» Énoncé
Répondez aux questions suivantes à partir du texte à analyser ci-dessous.
(a) Combien d'interventions d'urgence MSF a-t-il lancées ?
(b) Dans quel État le taux de mortalité dû au coronavirus est-il le plus élevé au Brésil ?
(c) À quoi les taux de mortalité extrêmement élevés étaient-ils dus ?

» Texte à analyser
MSF a lancé six interventions d'urgence dans les États d'Amazonas et de Roraima, dans la grande région amazonienne, ainsi qu’à Rio de Janeiro et São Paulo. Certaines sont maintenant bien établies, comme à Manaus, la capitale de l'État d’Amazonas, et d’autres sont en phase de démarrage, en Amazonie rurale par exemple.

L’Amazonie abandonnée à son sort

C’est dans l'État d'Amazonas que le taux de mortalité dû au coronavirus est le plus élevé au Brésil. « Les quatre principaux hôpitaux de Manaus, étaient tous pleins quand nous nous y sommes rendus, explique le Dr. Janssens. Les patients admis en soins intensifs mourraient en très grand nombre et les médecins qui les soignaient tombaient malades. » Les taux de mortalité extrêmement élevés étaient dus au nombre important de patients qui arrivaient à l’hôpital à un stade avancé de la maladie et au déficit de place dans les unités de soins intensifs. Pendant plusieurs semaines, l’état de certains patients hospitalisés s’est aggravé sans qu’ils puissent être admis en soins intensifs.

Centre d'isolement MSF des personnes suspectées d'être touchées par le coronavirus à Manaus. 2020.

» Entrées fournies

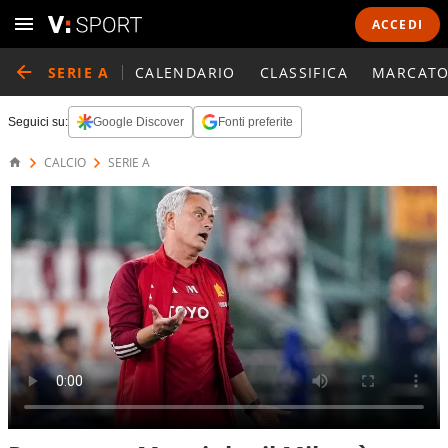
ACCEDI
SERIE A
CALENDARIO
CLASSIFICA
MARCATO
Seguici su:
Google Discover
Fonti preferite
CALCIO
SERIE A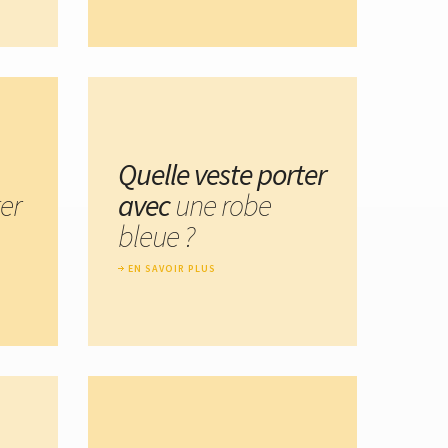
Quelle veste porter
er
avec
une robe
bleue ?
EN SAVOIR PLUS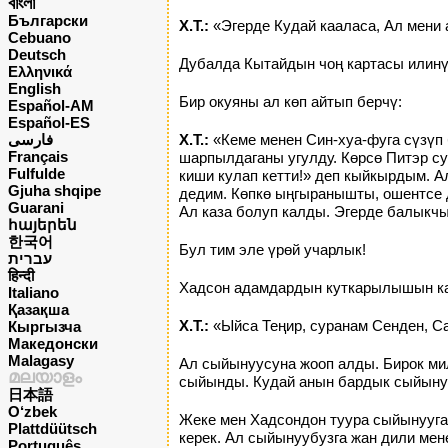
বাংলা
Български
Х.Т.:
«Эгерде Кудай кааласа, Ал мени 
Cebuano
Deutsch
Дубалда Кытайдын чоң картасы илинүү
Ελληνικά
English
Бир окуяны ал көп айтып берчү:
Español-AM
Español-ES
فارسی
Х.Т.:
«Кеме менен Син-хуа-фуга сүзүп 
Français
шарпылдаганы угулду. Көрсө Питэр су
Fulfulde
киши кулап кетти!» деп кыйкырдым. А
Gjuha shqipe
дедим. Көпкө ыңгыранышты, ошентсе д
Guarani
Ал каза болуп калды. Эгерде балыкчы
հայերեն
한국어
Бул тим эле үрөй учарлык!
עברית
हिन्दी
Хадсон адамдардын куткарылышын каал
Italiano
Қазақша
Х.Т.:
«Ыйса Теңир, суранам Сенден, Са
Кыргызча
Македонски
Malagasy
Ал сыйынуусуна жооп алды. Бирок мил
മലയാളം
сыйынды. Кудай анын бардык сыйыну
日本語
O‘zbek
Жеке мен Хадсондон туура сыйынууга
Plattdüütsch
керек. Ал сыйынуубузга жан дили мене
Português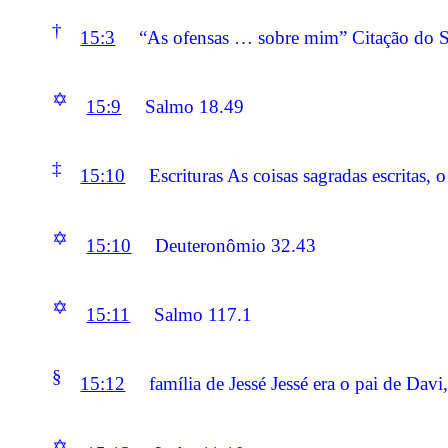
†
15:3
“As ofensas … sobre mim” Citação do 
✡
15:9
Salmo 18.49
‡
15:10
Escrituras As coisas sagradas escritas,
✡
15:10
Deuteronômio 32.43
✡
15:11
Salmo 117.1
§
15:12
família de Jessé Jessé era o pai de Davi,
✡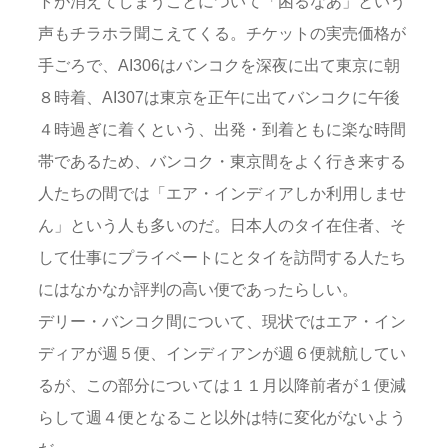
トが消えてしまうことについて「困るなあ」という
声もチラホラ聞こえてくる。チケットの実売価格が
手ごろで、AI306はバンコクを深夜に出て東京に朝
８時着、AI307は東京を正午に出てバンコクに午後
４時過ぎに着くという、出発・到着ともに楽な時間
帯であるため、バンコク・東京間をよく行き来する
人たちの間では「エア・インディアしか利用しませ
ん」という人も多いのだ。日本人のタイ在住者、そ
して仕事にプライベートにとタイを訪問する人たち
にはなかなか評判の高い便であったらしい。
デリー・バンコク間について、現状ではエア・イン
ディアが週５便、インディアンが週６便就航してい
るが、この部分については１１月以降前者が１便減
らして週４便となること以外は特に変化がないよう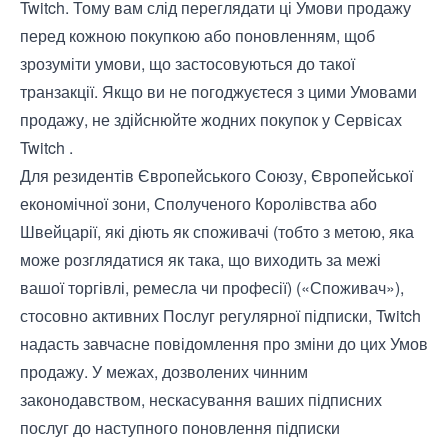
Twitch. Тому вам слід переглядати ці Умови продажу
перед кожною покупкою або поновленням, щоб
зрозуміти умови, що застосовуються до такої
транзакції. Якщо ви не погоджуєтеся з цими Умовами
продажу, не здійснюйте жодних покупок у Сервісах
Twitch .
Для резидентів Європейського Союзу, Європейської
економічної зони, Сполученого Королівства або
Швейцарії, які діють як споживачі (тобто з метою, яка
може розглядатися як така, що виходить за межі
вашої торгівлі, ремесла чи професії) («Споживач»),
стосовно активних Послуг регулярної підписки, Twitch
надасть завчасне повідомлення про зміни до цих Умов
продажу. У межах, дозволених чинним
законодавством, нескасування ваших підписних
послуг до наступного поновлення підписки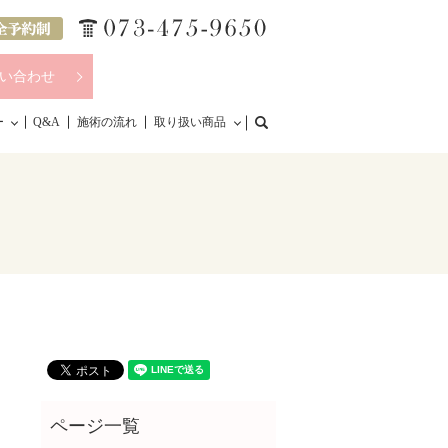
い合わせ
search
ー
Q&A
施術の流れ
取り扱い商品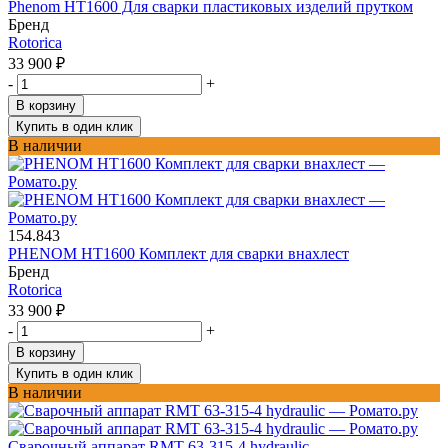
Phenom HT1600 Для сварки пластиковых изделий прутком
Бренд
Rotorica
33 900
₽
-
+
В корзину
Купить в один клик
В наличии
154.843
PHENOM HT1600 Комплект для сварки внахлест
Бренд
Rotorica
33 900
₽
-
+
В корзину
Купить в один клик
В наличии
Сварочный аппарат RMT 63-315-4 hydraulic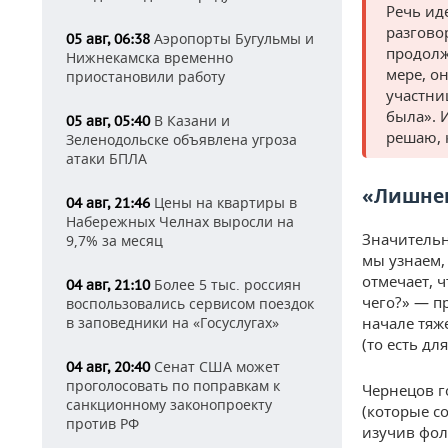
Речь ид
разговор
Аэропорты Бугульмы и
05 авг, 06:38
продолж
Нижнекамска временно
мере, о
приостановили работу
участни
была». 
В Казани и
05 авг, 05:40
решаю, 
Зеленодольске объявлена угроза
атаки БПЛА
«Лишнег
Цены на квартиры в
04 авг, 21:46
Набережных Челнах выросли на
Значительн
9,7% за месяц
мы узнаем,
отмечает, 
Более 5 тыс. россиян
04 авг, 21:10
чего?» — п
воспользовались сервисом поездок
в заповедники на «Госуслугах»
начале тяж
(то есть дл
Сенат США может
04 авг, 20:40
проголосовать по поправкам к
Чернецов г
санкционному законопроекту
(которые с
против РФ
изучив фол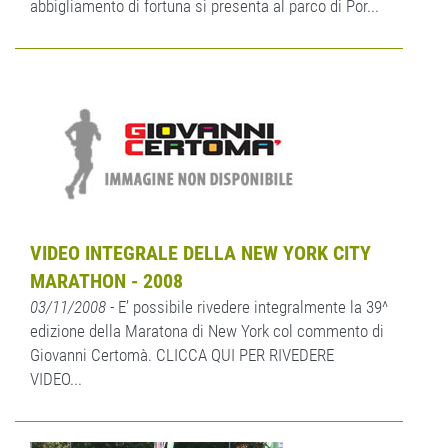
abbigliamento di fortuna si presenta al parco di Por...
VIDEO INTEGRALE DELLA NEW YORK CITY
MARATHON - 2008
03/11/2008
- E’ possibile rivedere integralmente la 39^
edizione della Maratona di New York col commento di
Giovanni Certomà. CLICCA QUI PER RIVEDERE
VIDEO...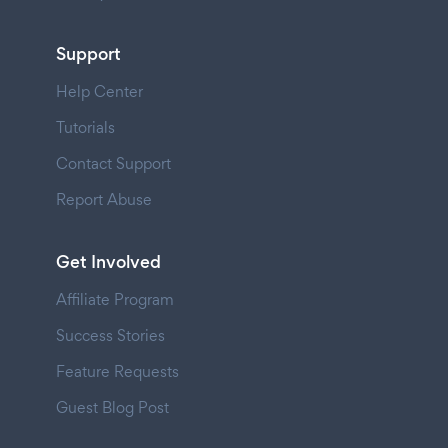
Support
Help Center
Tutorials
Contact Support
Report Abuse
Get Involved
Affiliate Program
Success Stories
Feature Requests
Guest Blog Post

---

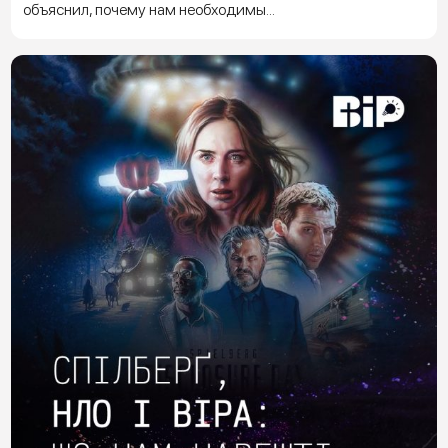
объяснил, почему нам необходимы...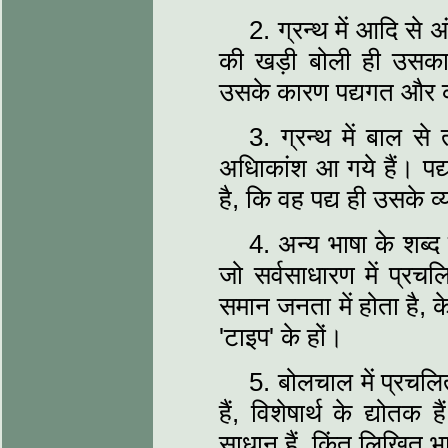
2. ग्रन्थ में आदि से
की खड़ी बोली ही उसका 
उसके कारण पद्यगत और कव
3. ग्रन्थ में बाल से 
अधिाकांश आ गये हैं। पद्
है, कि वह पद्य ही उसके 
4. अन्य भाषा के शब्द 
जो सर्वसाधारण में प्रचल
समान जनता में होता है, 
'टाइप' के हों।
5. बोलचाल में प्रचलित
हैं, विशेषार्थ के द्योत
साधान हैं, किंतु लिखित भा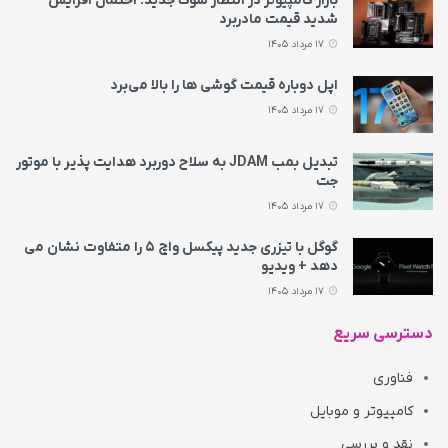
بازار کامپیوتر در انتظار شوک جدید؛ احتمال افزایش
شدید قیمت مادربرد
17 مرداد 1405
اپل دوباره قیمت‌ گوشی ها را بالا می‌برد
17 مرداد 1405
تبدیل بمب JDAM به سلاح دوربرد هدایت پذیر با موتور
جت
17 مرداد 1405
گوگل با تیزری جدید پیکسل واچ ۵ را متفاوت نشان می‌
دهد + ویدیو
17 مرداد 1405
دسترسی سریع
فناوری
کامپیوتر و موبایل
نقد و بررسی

» Corrigé
(a) MSF a lancé six interventions d'urgence.
(b) C'est dans l'État d'Amazonas.
(c) Ils étaient dus au nombre important de patients qui arrivaient à l'hôpital à un stade avancé de la maladie et au déficit de place dans les unités de soins intensifs.